* **ASSIGNMENT**: Repeat exactly, and only, the lines below starting at the line that contains "منابع محدودی داشت" and ending at the line that contains "nabyła. Jeśli na", inclusive of both.

* **DATASET EXCERPTS**:
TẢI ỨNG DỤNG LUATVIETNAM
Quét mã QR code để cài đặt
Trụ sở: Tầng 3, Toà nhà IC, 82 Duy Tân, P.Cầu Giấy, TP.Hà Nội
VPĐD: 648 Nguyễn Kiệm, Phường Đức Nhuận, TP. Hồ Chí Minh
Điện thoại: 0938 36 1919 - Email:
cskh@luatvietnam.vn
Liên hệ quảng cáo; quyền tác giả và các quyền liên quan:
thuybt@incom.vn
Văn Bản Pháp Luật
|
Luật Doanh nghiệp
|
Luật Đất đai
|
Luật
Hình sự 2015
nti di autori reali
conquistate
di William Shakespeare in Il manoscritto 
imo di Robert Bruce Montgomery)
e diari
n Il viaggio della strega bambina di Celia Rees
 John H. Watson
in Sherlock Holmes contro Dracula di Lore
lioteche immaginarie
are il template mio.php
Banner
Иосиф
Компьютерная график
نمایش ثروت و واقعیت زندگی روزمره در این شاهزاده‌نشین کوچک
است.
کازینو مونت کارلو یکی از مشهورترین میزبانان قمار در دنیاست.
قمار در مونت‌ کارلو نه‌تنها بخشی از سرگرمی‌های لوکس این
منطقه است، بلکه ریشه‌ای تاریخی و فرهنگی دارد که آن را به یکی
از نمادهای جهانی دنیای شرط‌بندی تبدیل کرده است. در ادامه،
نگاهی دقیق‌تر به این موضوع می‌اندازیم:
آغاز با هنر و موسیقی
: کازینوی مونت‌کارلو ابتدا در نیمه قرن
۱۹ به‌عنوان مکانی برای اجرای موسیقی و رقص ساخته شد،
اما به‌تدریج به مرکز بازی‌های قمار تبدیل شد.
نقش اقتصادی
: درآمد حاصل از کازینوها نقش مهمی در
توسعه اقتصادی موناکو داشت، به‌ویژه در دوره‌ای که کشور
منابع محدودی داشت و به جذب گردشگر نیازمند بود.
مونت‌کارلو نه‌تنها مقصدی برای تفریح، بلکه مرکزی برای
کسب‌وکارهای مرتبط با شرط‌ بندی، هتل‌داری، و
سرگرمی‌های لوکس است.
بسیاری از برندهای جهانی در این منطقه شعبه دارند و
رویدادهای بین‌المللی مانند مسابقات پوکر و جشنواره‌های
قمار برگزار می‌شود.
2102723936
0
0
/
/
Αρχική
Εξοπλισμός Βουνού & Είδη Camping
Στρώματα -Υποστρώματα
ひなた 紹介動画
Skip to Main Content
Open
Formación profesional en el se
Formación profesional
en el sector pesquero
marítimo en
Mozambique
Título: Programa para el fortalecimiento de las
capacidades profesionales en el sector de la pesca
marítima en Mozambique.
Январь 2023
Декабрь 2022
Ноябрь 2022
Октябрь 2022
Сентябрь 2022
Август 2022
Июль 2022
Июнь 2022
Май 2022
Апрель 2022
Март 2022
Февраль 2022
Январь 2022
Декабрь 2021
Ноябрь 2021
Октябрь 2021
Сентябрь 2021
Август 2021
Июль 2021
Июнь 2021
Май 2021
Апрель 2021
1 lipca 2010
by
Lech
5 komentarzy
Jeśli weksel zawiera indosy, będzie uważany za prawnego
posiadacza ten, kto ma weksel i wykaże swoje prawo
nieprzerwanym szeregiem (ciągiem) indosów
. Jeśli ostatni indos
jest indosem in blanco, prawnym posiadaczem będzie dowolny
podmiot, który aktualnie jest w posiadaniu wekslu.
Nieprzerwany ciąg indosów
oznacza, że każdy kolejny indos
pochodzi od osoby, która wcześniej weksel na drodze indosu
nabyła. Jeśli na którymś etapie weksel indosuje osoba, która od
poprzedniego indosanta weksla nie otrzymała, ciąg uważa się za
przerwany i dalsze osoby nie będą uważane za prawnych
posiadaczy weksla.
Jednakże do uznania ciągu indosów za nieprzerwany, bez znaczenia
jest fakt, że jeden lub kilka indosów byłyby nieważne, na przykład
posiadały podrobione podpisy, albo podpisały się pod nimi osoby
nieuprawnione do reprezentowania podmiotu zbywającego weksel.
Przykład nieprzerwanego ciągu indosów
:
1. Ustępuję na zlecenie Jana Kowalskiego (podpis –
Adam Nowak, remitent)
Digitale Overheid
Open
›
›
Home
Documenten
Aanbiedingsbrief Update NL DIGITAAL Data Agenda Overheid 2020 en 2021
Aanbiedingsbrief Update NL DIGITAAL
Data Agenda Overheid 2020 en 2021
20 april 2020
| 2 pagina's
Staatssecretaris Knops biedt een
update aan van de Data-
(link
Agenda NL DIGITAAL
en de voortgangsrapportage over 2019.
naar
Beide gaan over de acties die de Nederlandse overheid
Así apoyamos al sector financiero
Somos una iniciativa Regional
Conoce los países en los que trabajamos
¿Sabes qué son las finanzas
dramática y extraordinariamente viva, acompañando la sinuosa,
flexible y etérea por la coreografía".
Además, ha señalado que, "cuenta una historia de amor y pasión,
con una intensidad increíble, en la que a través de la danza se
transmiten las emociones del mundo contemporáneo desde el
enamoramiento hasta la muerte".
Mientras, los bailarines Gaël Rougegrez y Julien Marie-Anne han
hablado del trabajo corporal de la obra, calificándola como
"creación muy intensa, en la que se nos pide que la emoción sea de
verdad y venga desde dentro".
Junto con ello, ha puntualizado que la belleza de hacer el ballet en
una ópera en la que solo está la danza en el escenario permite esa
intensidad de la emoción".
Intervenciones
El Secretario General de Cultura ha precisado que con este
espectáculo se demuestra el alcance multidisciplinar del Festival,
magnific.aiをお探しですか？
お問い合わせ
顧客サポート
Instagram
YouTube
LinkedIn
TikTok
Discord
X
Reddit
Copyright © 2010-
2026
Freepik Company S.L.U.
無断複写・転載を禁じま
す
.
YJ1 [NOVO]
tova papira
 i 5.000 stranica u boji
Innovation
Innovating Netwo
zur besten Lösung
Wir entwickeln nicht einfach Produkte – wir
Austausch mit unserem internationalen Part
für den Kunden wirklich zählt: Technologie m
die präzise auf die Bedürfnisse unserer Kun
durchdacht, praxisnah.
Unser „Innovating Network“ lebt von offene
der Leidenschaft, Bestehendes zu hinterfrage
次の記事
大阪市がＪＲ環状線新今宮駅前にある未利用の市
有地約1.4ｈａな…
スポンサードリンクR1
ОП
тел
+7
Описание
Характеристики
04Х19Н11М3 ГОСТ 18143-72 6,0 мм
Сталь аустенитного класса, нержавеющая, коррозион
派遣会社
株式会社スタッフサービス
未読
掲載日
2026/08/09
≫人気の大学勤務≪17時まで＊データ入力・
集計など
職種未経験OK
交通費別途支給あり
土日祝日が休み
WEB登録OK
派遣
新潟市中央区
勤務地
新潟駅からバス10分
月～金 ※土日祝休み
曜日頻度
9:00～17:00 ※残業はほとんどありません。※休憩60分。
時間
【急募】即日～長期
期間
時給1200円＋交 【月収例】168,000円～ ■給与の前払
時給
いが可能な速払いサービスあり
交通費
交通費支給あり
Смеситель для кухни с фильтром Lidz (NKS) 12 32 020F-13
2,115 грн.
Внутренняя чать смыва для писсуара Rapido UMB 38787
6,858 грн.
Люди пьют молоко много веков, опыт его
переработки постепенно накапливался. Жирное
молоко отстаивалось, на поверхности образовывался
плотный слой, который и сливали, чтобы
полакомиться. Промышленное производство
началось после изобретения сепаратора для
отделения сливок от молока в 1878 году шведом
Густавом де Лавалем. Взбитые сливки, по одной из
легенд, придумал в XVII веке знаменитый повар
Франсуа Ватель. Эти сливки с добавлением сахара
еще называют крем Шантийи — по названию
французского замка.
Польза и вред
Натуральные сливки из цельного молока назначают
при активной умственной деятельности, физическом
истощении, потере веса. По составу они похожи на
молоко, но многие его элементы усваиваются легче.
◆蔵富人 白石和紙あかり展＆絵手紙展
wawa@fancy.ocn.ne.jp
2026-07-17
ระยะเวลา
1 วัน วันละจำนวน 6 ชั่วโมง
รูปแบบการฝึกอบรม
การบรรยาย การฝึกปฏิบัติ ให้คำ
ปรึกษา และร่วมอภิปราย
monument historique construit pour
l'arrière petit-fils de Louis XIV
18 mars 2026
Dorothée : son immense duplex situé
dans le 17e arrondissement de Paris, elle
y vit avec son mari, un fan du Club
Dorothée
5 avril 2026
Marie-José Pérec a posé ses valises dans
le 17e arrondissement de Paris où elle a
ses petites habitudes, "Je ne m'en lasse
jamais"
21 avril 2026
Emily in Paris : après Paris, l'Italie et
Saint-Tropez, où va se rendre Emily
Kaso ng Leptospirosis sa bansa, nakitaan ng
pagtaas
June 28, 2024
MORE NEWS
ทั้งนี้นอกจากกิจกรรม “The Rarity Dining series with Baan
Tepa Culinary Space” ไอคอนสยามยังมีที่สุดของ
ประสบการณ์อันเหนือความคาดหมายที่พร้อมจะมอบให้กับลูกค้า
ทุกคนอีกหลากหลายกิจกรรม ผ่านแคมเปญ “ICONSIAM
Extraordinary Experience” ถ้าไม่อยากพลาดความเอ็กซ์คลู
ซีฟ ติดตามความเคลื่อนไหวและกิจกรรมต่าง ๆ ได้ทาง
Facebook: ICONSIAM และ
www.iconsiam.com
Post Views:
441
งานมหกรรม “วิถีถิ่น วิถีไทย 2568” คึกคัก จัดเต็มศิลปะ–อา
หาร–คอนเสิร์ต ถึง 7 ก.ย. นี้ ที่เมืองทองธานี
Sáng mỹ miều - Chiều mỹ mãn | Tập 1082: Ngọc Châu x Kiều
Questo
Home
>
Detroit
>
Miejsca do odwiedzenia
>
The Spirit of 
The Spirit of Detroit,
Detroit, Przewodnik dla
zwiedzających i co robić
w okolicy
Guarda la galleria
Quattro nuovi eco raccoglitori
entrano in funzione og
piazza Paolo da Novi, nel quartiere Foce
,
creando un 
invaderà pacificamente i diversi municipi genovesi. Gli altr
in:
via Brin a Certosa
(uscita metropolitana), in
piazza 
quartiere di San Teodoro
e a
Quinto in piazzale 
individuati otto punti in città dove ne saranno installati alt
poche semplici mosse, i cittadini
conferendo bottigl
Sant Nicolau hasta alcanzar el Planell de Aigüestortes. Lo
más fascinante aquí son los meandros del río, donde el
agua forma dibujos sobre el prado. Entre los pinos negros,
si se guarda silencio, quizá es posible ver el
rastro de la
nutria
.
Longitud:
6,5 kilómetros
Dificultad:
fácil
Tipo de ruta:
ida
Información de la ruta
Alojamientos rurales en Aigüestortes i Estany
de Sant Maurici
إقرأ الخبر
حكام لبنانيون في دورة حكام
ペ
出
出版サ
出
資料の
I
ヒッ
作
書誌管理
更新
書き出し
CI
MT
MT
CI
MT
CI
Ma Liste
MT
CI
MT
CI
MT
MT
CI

* **TASK SOLUTION**:
منابع محدودی داشت و به جذب گردشگر نیازمند بود.
مونت‌کارلو نه‌تنها مقصدی برای تفریح، بلکه مرکزی برای
کسب‌وکارهای مرتبط با شرط‌ بندی، هتل‌داری، و
سرگرمی‌های لوکس است.
بسیاری از برندهای جهانی در این منطقه شعبه دارند و
رویدادهای بین‌المللی مانند مسابقات پوکر و جشنواره‌های
قمار برگزار می‌شود.
2102723936
0
0
/
/
Αρχική
Εξοπλισμός Βουνού & Είδη Camping
Στρώματα -Υποστρώματα
ひなた 紹介動画
Skip to Main Content
Open
Formación profesional en el se
Formación profesional
en el sector pesquero
marítimo en
Mozambique
Título: Programa para el fortalecimiento de las
capacidades profesionales en el sector de la pesca
marítima en Mozambique.
Январь 2023
Декабрь 2022
Ноябрь 2022
Октябрь 2022
Сентябрь 2022
Август 2022
Июль 2022
Июнь 2022
Май 2022
Апрель 2022
Март 2022
Февраль 2022
Январь 2022
Декабрь 2021
Ноябрь 2021
Октябрь 2021
Сентябрь 2021
Август 2021
Июль 2021
Июнь 2021
Май 2021
Апрель 2021
1 lipca 2010
by
Lech
5 komentarzy
Jeśli weksel zawiera indosy, będzie uważany za prawnego
posiadacza ten, kto ma weksel i wykaże swoje prawo
nieprzerwanym szeregiem (ciągiem) indosów
. Jeśli ostatni indos
jest indosem in blanco, prawnym posiadaczem będzie dowolny
podmiot, który aktualnie jest w posiadaniu wekslu.
Nieprzerwany ciąg indosów
oznacza, że każdy kolejny indos
pochodzi od osoby, która wcześniej weksel na drodze indosu
nabyła. Jeśli na którymś etapie weksel indosuje osoba, która od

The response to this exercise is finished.